(Page images and extracted text)
>>

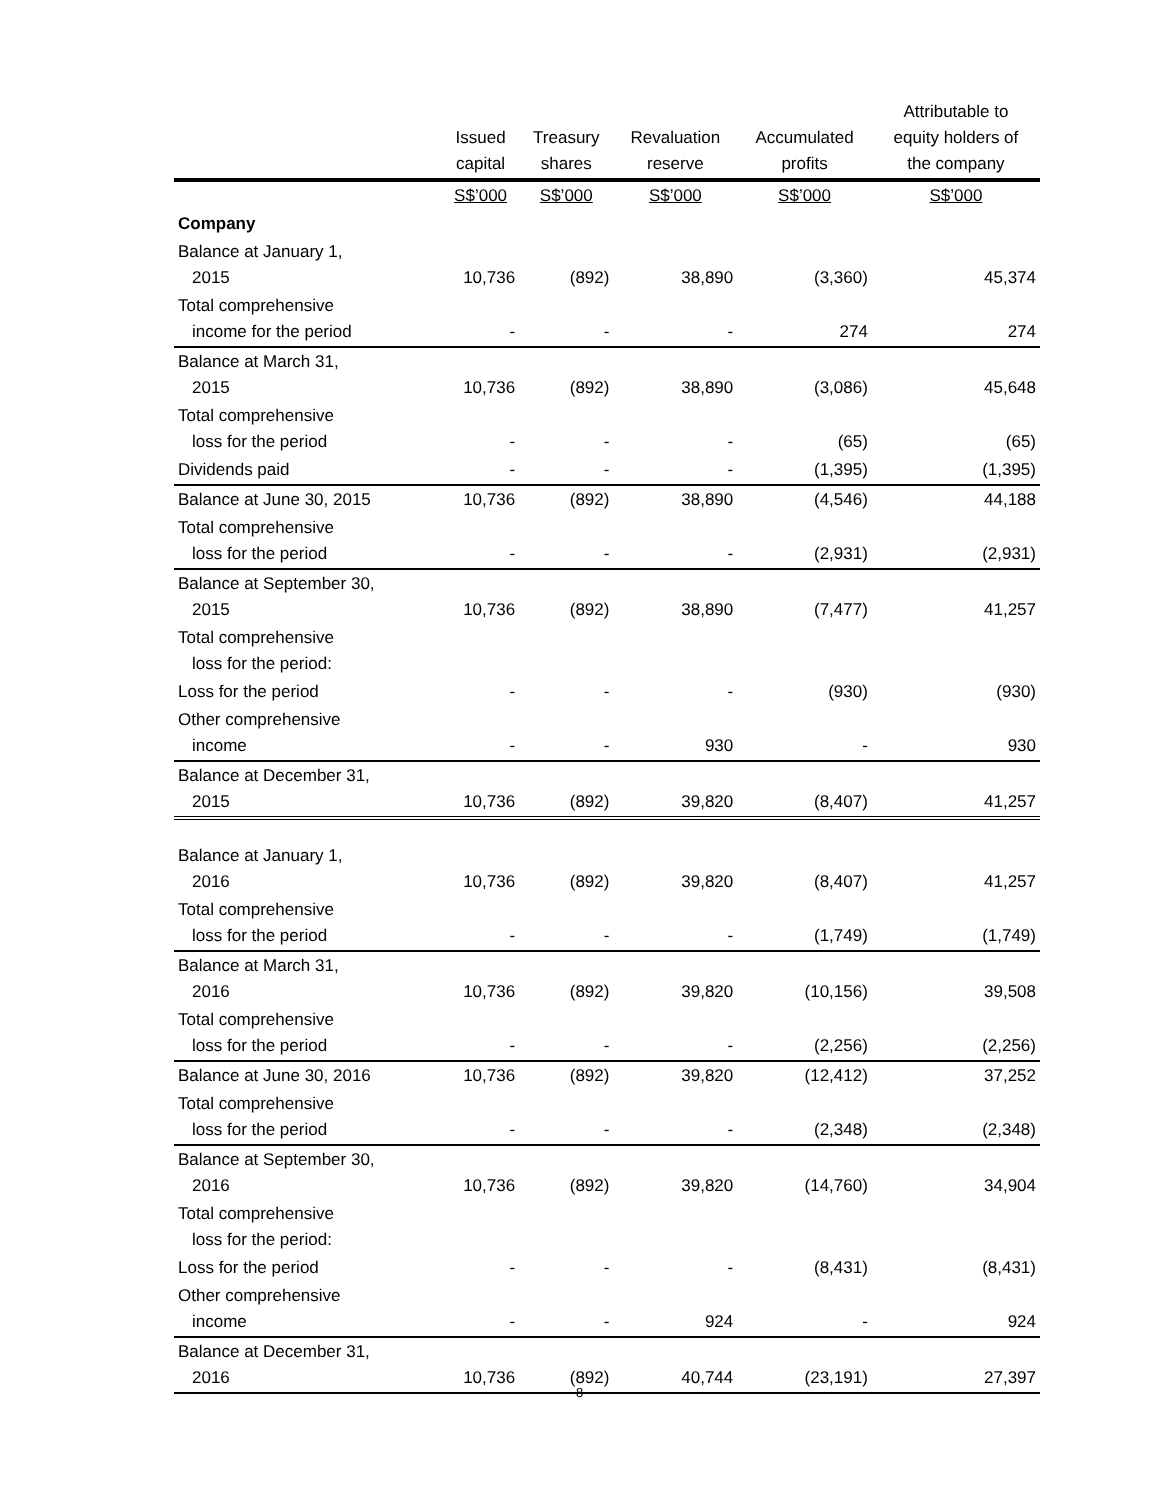| | Issued capital | Treasury shares | Revaluation reserve | Accumulated profits | Attributable to equity holders of the company |
| --- | --- | --- | --- | --- | --- |
| | S$’000 | S$’000 | S$’000 | S$’000 | S$’000 |
| Company | | | | | |
| Balance at January 1, 2015 | 10,736 | (892) | 38,890 | (3,360) | 45,374 |
| Total comprehensive income for the period | - | - | - | 274 | 274 |
| Balance at March 31, 2015 | 10,736 | (892) | 38,890 | (3,086) | 45,648 |
| Total comprehensive loss for the period | - | - | - | (65) | (65) |
| Dividends paid | - | - | - | (1,395) | (1,395) |
| Balance at June 30, 2015 | 10,736 | (892) | 38,890 | (4,546) | 44,188 |
| Total comprehensive loss for the period | - | - | - | (2,931) | (2,931) |
| Balance at September 30, 2015 | 10,736 | (892) | 38,890 | (7,477) | 41,257 |
| Total comprehensive loss for the period: | | | | | |
| Loss for the period | - | - | - | (930) | (930) |
| Other comprehensive income | - | - | 930 | - | 930 |
| Balance at December 31, 2015 | 10,736 | (892) | 39,820 | (8,407) | 41,257 |
| Balance at January 1, 2016 | 10,736 | (892) | 39,820 | (8,407) | 41,257 |
| Total comprehensive loss for the period | - | - | - | (1,749) | (1,749) |
| Balance at March 31, 2016 | 10,736 | (892) | 39,820 | (10,156) | 39,508 |
| Total comprehensive loss for the period | - | - | - | (2,256) | (2,256) |
| Balance at June 30, 2016 | 10,736 | (892) | 39,820 | (12,412) | 37,252 |
| Total comprehensive loss for the period | - | - | - | (2,348) | (2,348) |
| Balance at September 30, 2016 | 10,736 | (892) | 39,820 | (14,760) | 34,904 |
| Total comprehensive loss for the period: | | | | | |
| Loss for the period | - | - | - | (8,431) | (8,431) |
| Other comprehensive income | - | - | 924 | - | 924 |
| Balance at December 31, 2016 | 10,736 | (892) | 40,744 | (23,191) | 27,397 |
~ 8 ~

<<

→ ASSIGNMENT:
Of the entries above, transcribe exactly those lines that fall between the line containing "(10,156) | 39,508 |" and the line containing "(2,348) | (2,348) |", together with those two lines.

→ RESPONSE:
| Balance at March 31, 2016 | 10,736 | (892) | 39,820 | (10,156) | 39,508 |
| Total comprehensive loss for the period | - | - | - | (2,256) | (2,256) |
| Balance at June 30, 2016 | 10,736 | (892) | 39,820 | (12,412) | 37,252 |
| Total comprehensive loss for the period | - | - | - | (2,348) | (2,348) |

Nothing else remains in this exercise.